▶ **Task**:
Keeping pictures out, repeat the lines of the listing below exactly, starting at its first line and finishing with the one that holds "652 319 6.82".

[Dataset records Boundary: Start]

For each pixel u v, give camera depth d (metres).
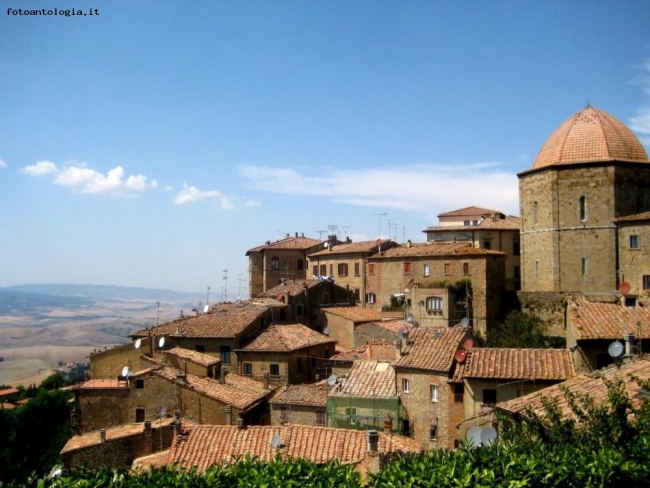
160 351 72.12
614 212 81.06
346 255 107.94
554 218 84.25
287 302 94.88
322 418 58.16
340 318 91.38
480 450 24.05
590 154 83.19
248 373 76.12
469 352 54.16
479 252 88.94
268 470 24.58
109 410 59.47
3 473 74.25
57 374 154.12
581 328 48.41
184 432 44.50
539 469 22.17
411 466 23.22
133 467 42.94
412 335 62.25
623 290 71.50
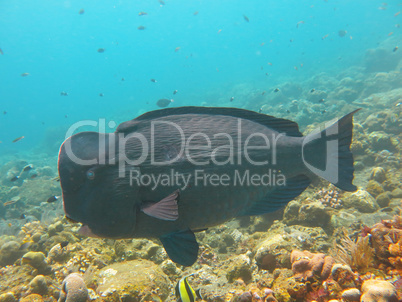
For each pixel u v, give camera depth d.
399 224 3.27
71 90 132.00
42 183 13.44
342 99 20.25
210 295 3.45
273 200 2.70
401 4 54.19
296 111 19.48
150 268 3.80
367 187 6.47
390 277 2.65
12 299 3.62
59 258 4.62
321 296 2.55
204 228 2.54
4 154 39.28
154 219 2.29
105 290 3.32
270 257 3.72
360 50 45.78
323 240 4.25
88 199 2.12
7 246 5.17
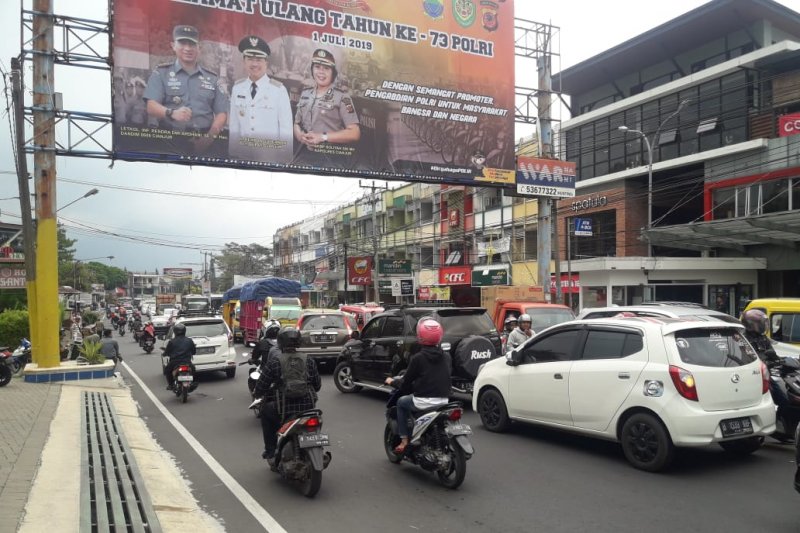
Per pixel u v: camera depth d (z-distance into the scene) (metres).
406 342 10.74
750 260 25.00
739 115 24.27
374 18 16.38
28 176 13.30
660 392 6.27
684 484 5.98
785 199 22.64
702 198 27.59
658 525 4.90
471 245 35.53
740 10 24.81
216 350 14.84
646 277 25.08
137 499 5.43
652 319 6.82
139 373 16.95
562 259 31.98
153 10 14.23
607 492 5.76
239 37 14.98
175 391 11.94
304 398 6.11
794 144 22.30
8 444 7.12
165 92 14.27
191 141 14.46
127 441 7.83
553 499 5.58
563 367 7.34
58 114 13.44
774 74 23.86
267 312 22.56
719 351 6.54
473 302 19.31
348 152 15.98
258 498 5.71
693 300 25.62
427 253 40.62
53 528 4.41
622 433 6.64
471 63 17.55
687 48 28.00
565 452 7.28
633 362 6.59
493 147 17.86
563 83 32.59
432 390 6.14
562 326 7.62
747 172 23.86
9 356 12.72
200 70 14.59
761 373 6.66
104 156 13.85
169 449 7.78
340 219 51.59
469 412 10.14
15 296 25.28
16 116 12.80
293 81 15.46
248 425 9.38
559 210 32.03
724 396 6.30
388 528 4.91
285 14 15.44
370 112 16.27
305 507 5.44
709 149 25.33
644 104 28.27
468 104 17.50
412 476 6.39
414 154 16.78
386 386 11.26
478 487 5.97
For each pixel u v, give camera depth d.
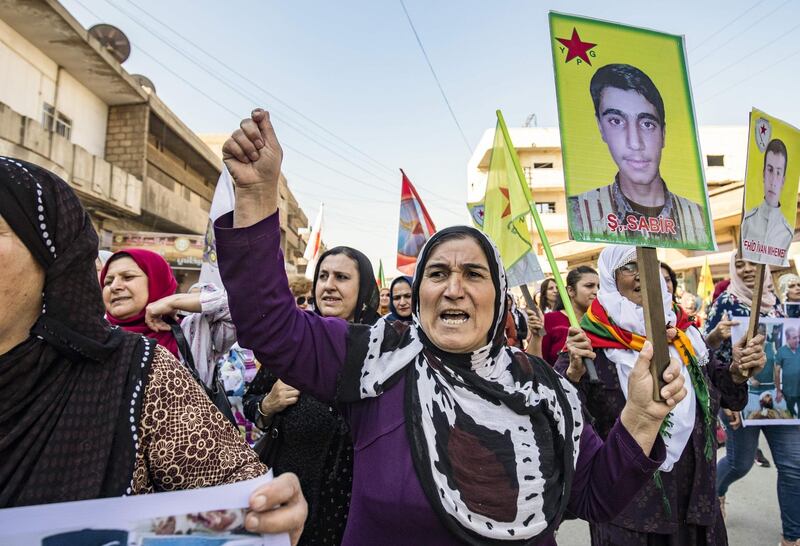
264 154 1.24
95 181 12.56
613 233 1.62
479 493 1.26
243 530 0.88
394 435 1.33
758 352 2.38
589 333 2.48
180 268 14.62
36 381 0.93
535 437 1.38
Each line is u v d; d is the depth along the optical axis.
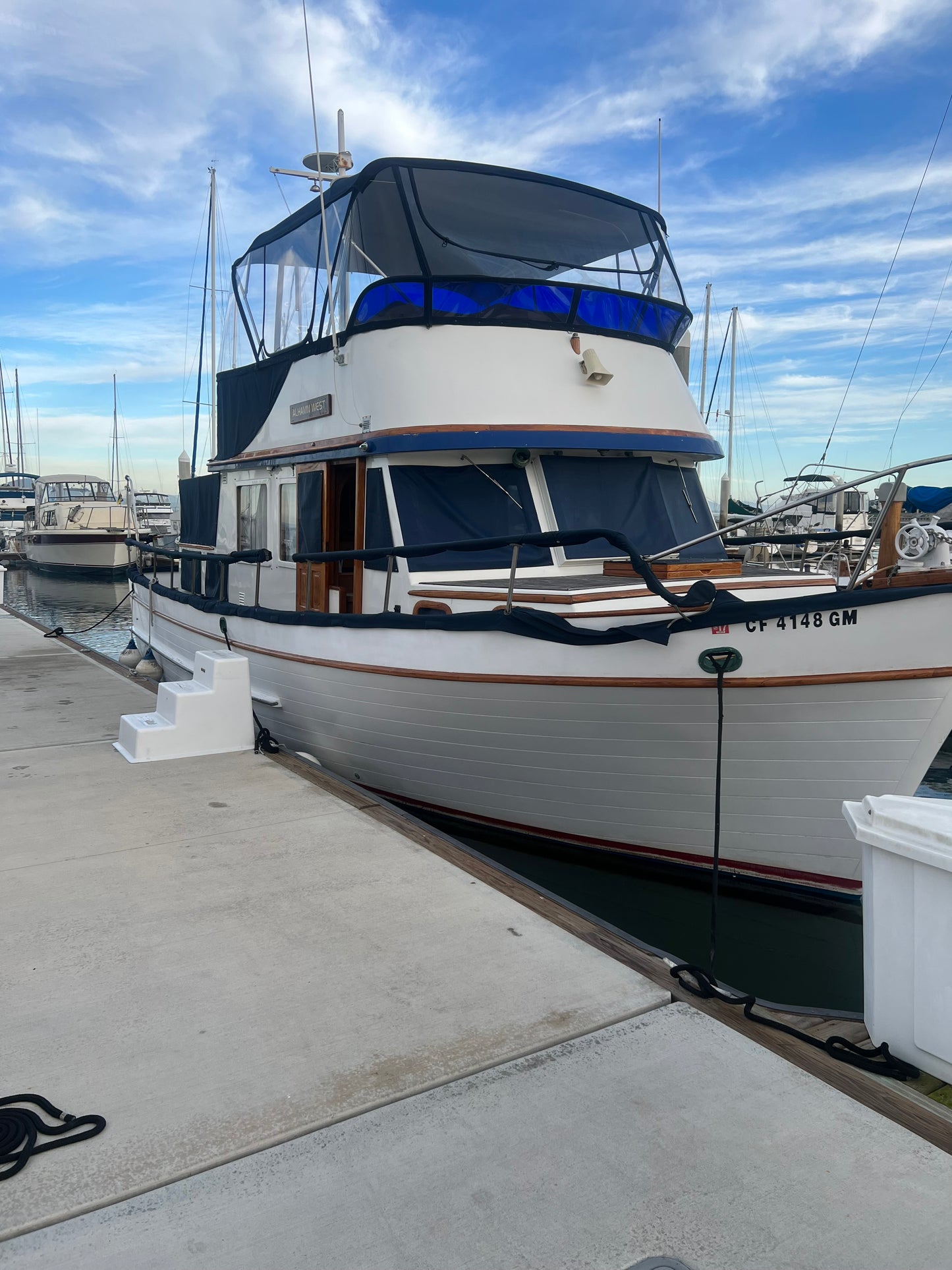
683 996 3.03
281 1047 2.68
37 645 11.56
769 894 5.11
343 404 6.51
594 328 6.36
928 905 2.51
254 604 8.14
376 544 6.21
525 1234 1.97
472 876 4.02
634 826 5.27
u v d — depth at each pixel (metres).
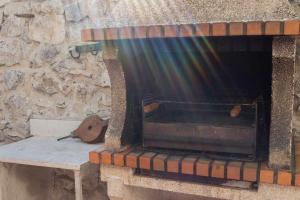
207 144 1.92
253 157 1.84
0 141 3.35
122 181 2.05
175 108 2.37
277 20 1.60
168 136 1.99
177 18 1.86
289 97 1.69
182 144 1.97
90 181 2.96
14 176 2.64
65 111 3.04
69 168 2.31
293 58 1.62
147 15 1.92
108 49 1.92
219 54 2.27
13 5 3.07
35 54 3.06
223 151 1.90
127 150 2.05
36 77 3.09
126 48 1.98
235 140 1.86
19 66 3.14
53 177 3.12
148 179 1.99
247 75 2.26
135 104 2.18
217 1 1.79
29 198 2.82
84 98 2.95
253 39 2.10
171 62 2.29
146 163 1.91
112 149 2.06
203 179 1.93
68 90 3.00
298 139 2.29
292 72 1.65
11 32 3.12
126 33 1.79
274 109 1.72
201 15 1.82
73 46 2.91
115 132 2.05
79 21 2.86
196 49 2.20
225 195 1.85
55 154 2.52
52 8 2.93
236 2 1.76
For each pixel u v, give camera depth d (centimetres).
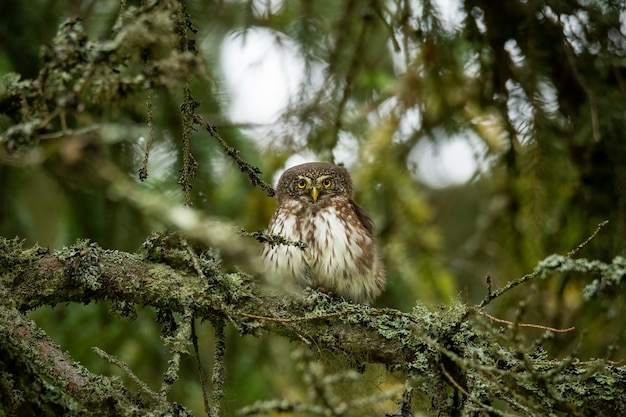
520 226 1107
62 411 694
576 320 1084
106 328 1073
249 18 1063
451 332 803
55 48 580
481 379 709
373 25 1053
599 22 988
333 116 1107
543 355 799
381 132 1166
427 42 1026
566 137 1048
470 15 1005
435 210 1291
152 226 1019
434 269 1193
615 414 784
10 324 771
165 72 575
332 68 1090
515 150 1049
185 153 759
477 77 1050
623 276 627
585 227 1064
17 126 579
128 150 989
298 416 1023
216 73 1041
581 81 985
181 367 1088
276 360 1113
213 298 792
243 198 1111
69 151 648
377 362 846
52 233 1183
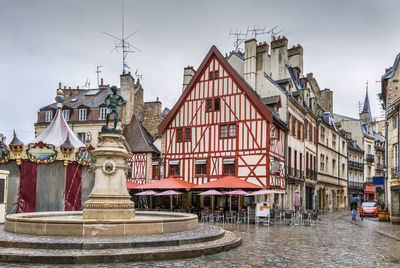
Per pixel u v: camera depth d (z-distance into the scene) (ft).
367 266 26.81
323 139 120.16
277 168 78.43
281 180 84.12
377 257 30.68
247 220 66.18
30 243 26.96
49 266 23.81
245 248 33.14
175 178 79.00
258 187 67.21
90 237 29.86
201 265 25.11
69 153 58.59
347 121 163.43
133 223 31.81
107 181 36.04
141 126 95.50
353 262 28.14
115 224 31.09
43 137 63.93
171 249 27.45
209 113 84.38
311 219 61.41
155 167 89.92
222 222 65.16
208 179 82.33
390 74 73.67
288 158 88.99
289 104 90.17
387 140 73.97
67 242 27.12
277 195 81.61
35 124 100.27
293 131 92.63
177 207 80.84
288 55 109.70
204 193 67.56
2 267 23.41
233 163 79.82
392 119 68.95
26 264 24.23
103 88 105.60
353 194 151.33
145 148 88.99
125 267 23.86
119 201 35.42
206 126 84.28
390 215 70.44
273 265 26.05
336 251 33.27
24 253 25.21
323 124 119.96
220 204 80.79
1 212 49.34
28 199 57.21
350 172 149.89
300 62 108.88
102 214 34.47
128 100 98.22
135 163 89.30
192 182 83.97
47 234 30.53
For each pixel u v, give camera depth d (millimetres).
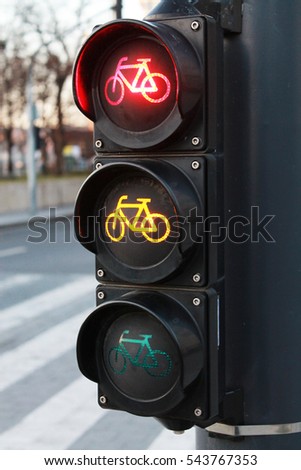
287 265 2154
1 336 9305
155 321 1983
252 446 2211
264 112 2123
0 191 29203
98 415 6539
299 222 2160
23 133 43625
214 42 2004
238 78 2125
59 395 7055
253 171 2131
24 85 34969
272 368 2166
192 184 1990
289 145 2139
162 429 6211
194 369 1947
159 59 1975
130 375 2008
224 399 2109
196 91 1958
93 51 2037
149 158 2043
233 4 2082
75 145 54188
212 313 1997
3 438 5996
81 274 14531
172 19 2012
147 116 1999
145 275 1991
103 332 2062
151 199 1989
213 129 2010
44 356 8367
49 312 10797
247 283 2154
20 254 17828
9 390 7188
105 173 2023
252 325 2160
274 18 2119
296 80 2139
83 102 2062
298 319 2176
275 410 2178
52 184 33312
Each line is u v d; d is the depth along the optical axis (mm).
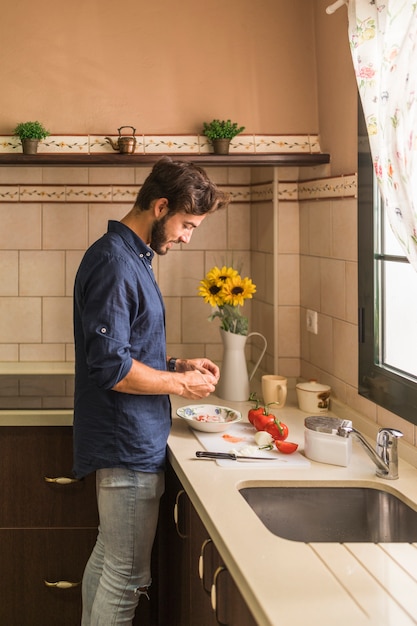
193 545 2201
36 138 2994
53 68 3090
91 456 2312
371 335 2533
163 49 3098
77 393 2367
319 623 1335
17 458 2848
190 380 2316
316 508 2143
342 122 2811
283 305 3283
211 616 1967
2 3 3072
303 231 3205
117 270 2182
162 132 3107
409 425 2297
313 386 2902
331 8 2369
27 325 3447
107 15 3086
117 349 2148
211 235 3527
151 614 2932
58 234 3406
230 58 3107
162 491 2412
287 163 3008
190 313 3527
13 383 3180
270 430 2469
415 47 1861
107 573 2367
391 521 2084
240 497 1987
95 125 3102
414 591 1466
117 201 3406
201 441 2486
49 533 2887
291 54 3109
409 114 1882
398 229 1980
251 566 1568
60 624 2926
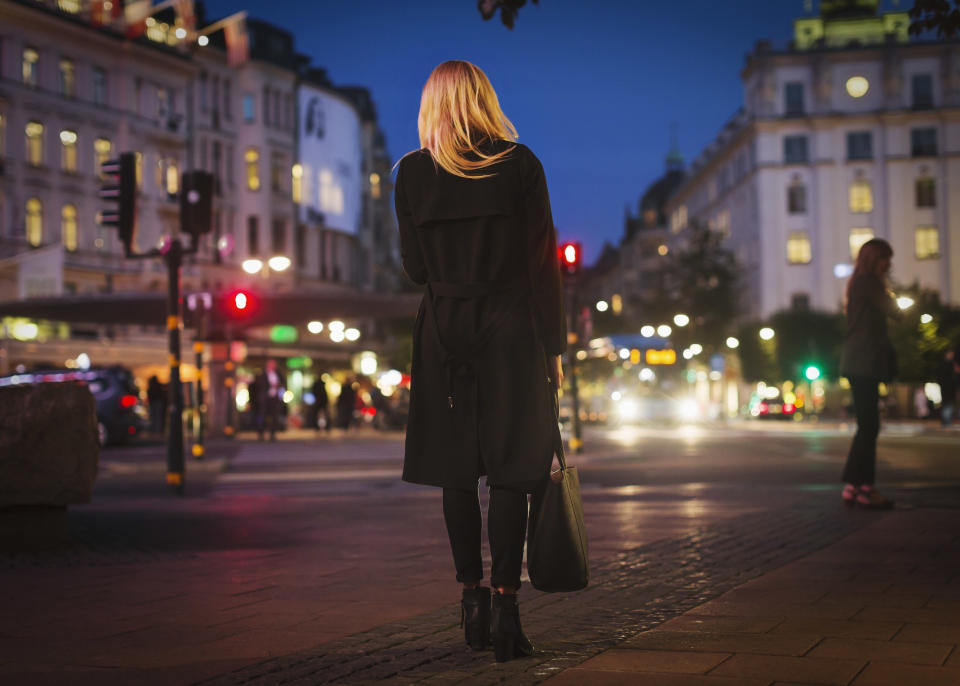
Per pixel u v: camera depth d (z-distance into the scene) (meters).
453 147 3.97
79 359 46.91
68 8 57.66
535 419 3.89
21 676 3.81
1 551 7.65
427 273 4.06
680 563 6.29
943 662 3.70
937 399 50.66
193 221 14.55
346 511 10.60
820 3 77.00
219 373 36.28
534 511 3.88
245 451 26.83
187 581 6.04
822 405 65.38
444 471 3.96
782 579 5.61
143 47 60.88
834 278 71.81
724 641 4.10
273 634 4.50
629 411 49.12
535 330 3.95
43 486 7.78
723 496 11.35
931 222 71.56
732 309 72.12
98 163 58.78
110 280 58.12
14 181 54.28
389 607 5.10
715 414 64.31
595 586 5.52
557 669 3.69
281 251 73.00
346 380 41.78
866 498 9.20
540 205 3.92
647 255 104.69
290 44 74.56
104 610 5.15
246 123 70.56
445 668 3.78
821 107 72.00
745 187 76.25
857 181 72.06
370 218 92.88
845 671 3.58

[Dataset records Boundary: End]

▶ **Expected answer**:
For each pixel u v, give camera depth d (metres).
160 351 72.12
614 212 81.06
346 255 107.94
554 218 84.25
287 302 94.88
322 418 58.16
340 318 91.38
480 450 24.05
590 154 83.19
248 373 76.12
469 352 54.16
479 252 88.94
268 470 24.58
109 410 59.47
3 473 74.25
57 374 154.12
581 328 48.41
184 432 44.50
539 469 22.17
411 466 23.22
133 467 42.94
412 335 62.25
623 290 71.50
For each pixel u v, give camera depth d.
399 224 3.27
71 90 132.00
42 183 13.44
342 99 20.25
210 295 3.45
273 200 2.70
401 4 54.19
296 111 19.48
150 268 3.80
367 187 6.47
390 277 2.65
12 299 3.62
59 258 4.62
321 296 2.55
204 228 2.54
4 154 39.28
154 219 2.29
105 290 3.32
270 257 3.72
360 50 45.78
323 240 4.25
88 199 2.12
7 246 5.17
Per pixel u v: camera depth d (z-distance into the scene) (metres).
406 342 10.74
750 260 25.00
739 115 24.27
374 18 16.38
28 176 13.30
660 392 6.27
684 484 5.98
785 199 22.64
702 198 27.59
658 525 4.90
471 245 35.53
740 10 24.81
216 350 14.84
646 277 25.08
137 499 5.43
652 319 6.82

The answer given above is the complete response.